If you are a liberal supporter of Obama, you rarely experience glee on reading the Opinion section of the Wall Street Journal. But the clarity, wit and relevance of an article penned by Thomas Frank titled Judgment Day for McCain will have you reassessing the perceived bias of that publication.
Frank, using the ruse of taking seriously McCain’s odd-ball call for a commission to "find out what went wrong" on Wall Street, Frank proceeds to offer McCain advice for his commission. Using sarcasm and satire to excoriate McCain for his hypocrisy, the article starts out by saying,
And Mr. McCain has a special advantage to bring to any such investigation -- many of the relevant witnesses are friends or colleagues of his. In fact, he can probably get to the bottom of the whole mess just by cross-examining the people riding on his campaign bus.
But this is only the beginning. If you want to see McCain's reputation turned into the speed bag in a gym, link to the article, or read below the fold.
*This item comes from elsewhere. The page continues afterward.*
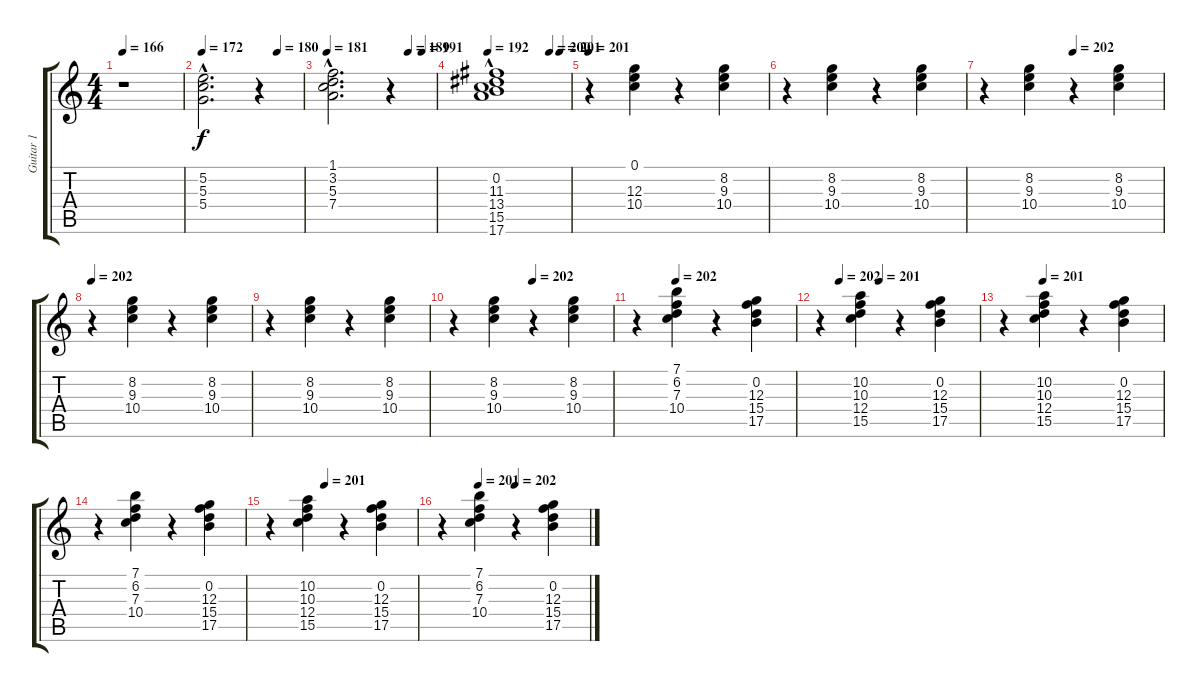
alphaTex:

With mock earnesty, the article suggests that McCain use his commission to find out why the government allowed the blatant misconduct that generated the bad debt, and why the public was fooled by a laissez faire philosophy that government should keep its hands off of business, and let markets run their course? The article then raises the Keating 5 scandal, and with delicious insincerity, rehearses McCain's sordid history of seriously undermining the very regulation he now pretends he just invented:
Maybe the McCain Commission on Deregulation can kick off with a statement from the candidate himself. It will be helpful for the public, if painful for the senator himself, to hear about Mr. McCain's own close brush with one of the towering figures of financial deregulation, Charles Keating, the master of Lincoln Savings and Loan. Keating had a special, urgent interest in getting Big Brother off our backs: in 1986 some meddlesome agency suspected him of massive violations of S&L regulations. Keating fought back by recruiting a handful of legislators, including Mr. McCain, to pressure S&L regulators to leave his S&L alone. A few years later, Lincoln became one of the largest financial failures in U.S. history.
The article next reminds us of the sins of McCain's chief financial adviser, Phil Gramm, and suggests that he should be witness number one to testify at McCain's commission, observing about Gramm,
It was this very fellow who, as a senator, co-authored the Financial Services Modernization Act, largely trashing the old financial regulatory structure and allowed banks, insurance companies and investment houses to merge into what Mr. Gramm called "a supermarket for financial services" -- supermarkets whose lousy decisions are now the wonder of the world and whose losses we will be underwriting for years to come.
For good measure, the article wonders if his wife, Wendy Gramm, should also testify, making the wry observation,
Mrs. Gramm headed the Commodity Futures Trading Commission, where her tenure is best remembered by a decision to allow certain kinds of energy trades to go unregulated. A company called Enron turned out to be the greatest beneficiary of the decision -- there isn't space here to recall the statesmanlike things they did with their newfound freedom -- and they appointed Wendy Gramm to their board of directors just weeks after she stepped down from her government job.
There are additional insights that make the article worth reading in full, and indeed, sharing.